In FERC’s original order, it denied a certification request submitted by Broadview, finding that Broadview could not meet PURPA’s statutory 80 MW limit “by relying on inverters as a limiting element on a QF’s output.” In its ruling, the Commission overturned its statement from a much earlier case, Occidental, that the power production capacity of a facility is the maximum net output of the facility that is “sent out” by the facility, finding that this 40-year-old precedent was not consistent with the 80 MW “power production capacity” limit expressly specified by the statute and regulations. Because FERC found that the solar array alone exceeded PURPA’s statutory size threshold, it declined to address the impact of the 50 MW battery on its analysis.

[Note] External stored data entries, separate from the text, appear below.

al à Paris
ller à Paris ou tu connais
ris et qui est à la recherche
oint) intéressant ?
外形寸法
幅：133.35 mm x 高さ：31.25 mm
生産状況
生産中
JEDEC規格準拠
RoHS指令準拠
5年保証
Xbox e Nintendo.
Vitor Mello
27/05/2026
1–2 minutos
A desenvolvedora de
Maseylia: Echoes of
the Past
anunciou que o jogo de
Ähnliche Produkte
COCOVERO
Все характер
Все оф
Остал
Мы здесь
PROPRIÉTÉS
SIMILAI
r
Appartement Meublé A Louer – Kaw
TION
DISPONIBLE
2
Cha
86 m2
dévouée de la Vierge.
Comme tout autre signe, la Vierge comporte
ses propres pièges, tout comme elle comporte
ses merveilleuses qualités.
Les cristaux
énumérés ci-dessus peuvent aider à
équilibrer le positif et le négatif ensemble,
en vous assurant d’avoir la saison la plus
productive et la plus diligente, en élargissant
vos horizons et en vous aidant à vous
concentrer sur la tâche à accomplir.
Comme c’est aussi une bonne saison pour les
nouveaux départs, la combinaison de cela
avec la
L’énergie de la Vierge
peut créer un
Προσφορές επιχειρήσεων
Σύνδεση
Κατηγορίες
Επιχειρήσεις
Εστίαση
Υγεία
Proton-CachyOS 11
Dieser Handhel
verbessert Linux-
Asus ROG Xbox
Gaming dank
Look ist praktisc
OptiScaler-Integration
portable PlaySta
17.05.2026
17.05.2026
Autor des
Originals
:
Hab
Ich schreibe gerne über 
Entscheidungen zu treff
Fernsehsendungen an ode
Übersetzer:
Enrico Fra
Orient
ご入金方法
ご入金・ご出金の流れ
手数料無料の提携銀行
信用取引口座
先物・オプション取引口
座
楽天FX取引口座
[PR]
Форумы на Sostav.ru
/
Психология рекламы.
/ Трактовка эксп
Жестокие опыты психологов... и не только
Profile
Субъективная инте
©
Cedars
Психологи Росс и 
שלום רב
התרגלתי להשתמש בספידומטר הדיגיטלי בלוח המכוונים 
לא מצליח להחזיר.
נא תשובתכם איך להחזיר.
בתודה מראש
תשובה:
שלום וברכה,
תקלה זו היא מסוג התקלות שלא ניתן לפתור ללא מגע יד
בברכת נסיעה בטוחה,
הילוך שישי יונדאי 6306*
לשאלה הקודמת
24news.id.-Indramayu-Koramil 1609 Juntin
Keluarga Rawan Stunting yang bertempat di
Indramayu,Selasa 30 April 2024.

The initial order was dissented from by then-Commissioner Glick, who expressed concern in the Commission overturning prior precedent, and explaining his view that “Broadview’s inverters prevent the facility from ever providing more than 80 MW of electricity to the grid and focusing on that figure – i.e., the potential output of the facility as a whole, not its sub-components – is far more consistent with the PURPA’s text, purpose, and legislative history.”

On rehearing, this view carried the day. Finding that the PURPA statute was “ambiguous as to how the Commission is to measure a facility’s power production capacity”—almost certainly in an attempt to invoke Chevron deference in any judicial review of its order—the Commission painstakingly explained why it believes a facility’s power production capacity is limited to “the amount of power that a facility is capable of safely and reliably sending to the interconnecting utility.” The Commission reinforced its earlier ruling in Occidental, and largely focused its analysis on the notion that the term “facility” should encompass all of the generator’s individual parts, including any inverters or other limiting devices. Ultimately, the Commission concluded that Broadview would qualify as a SPP QF, noting that “the presence of a 200-MWh battery energy storage system and a 160-MW solar array, are [not] material for the purposes of determining whether Broadview’s ‘facility’ has a ‘power production capacity’ of no more than 80 MW. Although Broadview’s configuration allows it to more consistently deliver a higher share of the 80 MW power production capacity, that configuration does not change the fact that the Broadview facility is not actually capable of providing more than 80 MW at any one point in time at its point of interconnection.”

In so ruling, the Commission provided no real analysis of the battery question, much like the earlier order. The upshot of the Commission’s decision is that the battery doesn’t count at all, because no matter how large or small it is, the facility will qualify so long as no more than 80 MW of energy can go out to the grid at any one time. But the Commission never explained why the battery should not count. In the dissent to the original order, then-Commissioner Glick seemed to endorse the view that the battery would not count towards a facility’s total because it doesn’t produce any energy, but that reasoning was not applied or discussed the rehearing order.

Ultimately, it is likely that this will not be the last we hear of this dispute. It seems somewhat likely that there will be another rehearing request, and if this rehearing is denied (which seems likely) the load serving entity may choose to take its fight to the Court of Appeals. If the impacted load-serving entity chooses not to seek judicial review, another such entity may do so, perhaps when the policy is applied to a similar QF seeking to sell to it. Whether a Court of Appeals panel would agree that PURPA is ambiguous, and afford FERC any deference in its interpretation likely would depend on the individual panel.